Beantworten Sie anhand des Textauszugs zum IWF-Weltwirtschaftsausblick unten die folgenden Fragen.
(a) Was haben Unternehmen und Verbraucher laut dem Textauszug im Vorgriff auf die Zölle gesteigert?
(b) Welche Wachstumsrate nennt der WEO für die Weltwirtschaft im Jahr 2026?
(c) Mit welchem Plus führt die US-Wirtschaft die größten Industrieländer an?

▸ Textauszug
_ _ _ _ _ _ _

IWF: Trotz schwächeren Zolleffekts bedeutende Risiken für die Weltwirtschaft
IWF: Trotz schwächeren Zolleffekts bedeutende Risiken für die Weltwirtschaft
IWF: Bei leichter Abschwächung bedeutende Risiken für die Weltwirtschaft
Globales Wachstum 2025 bei 3,2 Prozent – Schock-Effekt der US-Zölle geringer als erwartet – WEO fordert neue Handelsabkommen und Schuldenabbau
det Washington
Ein halbes Jahr nach der Verkündung der US-Einfuhrzölle hat die globale Konjunktur nach Ansicht des Internationalen Währungsfonds (IWF) bemerkenswerte Resistenz bewiesen. Maßgeblich beigetragen haben dazu bilaterale Handelsabkommen, die Washington mit mehreren Partnerländern ausgehandelt hat. Wie der IWF in seinem neuen Weltwirtschaftsausblick (WEO) schreibt, schlug auch die Flexibilität der Unternehmen und Verbraucher positiv zu Buche. Diese hätten im Vorgriff auf die Zölle Investitionen und Einfuhren gesteigert und konnten somit höheren Preisen zuvorkommen. Folglich hat der Währungsfonds seine Wachstumsprognosen gegenüber dem Frühjahr nur geringfügig nach unten korrigiert. Dennoch lauern signifikante Abwärtsrisiken, warnt IWF-Chefökonom Pierre-Olivier Gourinchas.
Geringfügige Korrekturen
Laut WEO wird die Weltwirtschaft nach einer Steigerungsrate von 3,3% im Vorjahr 2025 um 3,2% und dann 2026 um 3,1% wachsen. Geprägt ist das gedämpfte Wachstum aber von einer zunehmenden Fragmentierung, sowohl weltweit als auch unter den Industriestaaten. So wird die US-Wirtschaft dieses Jahr zwar deutlich geringeres Wachstum aufweisen, aber mit einem Plus von 2,0% die größten Industrieländer dennoch anführen, heißt es in dem neuen Konjunktubericht.

_ _ _ _ _ _ _

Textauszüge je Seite
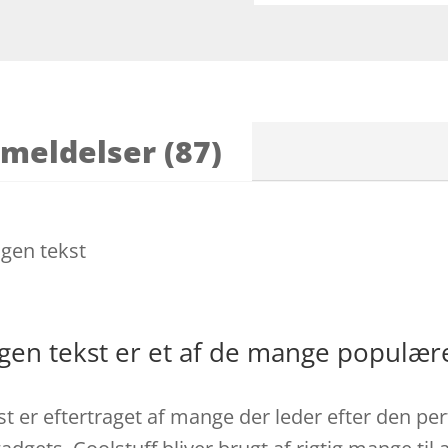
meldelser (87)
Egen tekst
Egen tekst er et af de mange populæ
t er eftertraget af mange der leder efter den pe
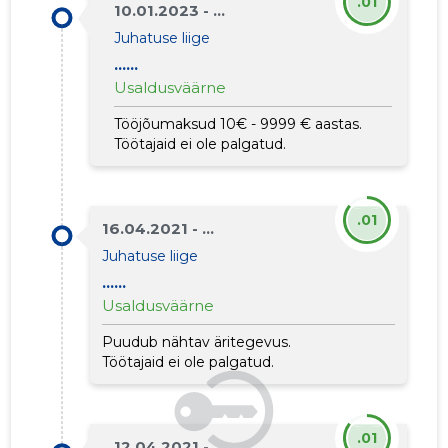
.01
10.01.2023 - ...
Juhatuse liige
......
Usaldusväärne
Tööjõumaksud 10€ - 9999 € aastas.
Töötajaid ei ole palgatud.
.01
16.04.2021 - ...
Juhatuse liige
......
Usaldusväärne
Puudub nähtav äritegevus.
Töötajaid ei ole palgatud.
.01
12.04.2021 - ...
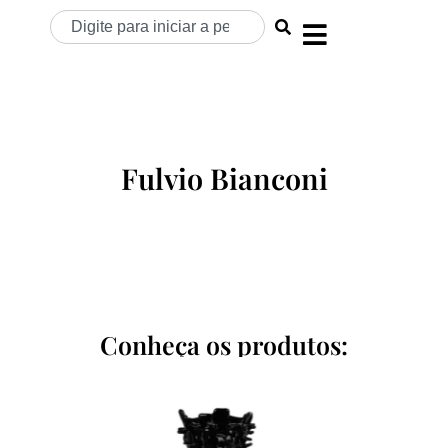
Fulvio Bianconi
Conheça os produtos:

_ _ _ _ _ _ _

▸ Lösung
(a) Investitionen und Einfuhren
(b) 3,1 %
(c) 2,0 %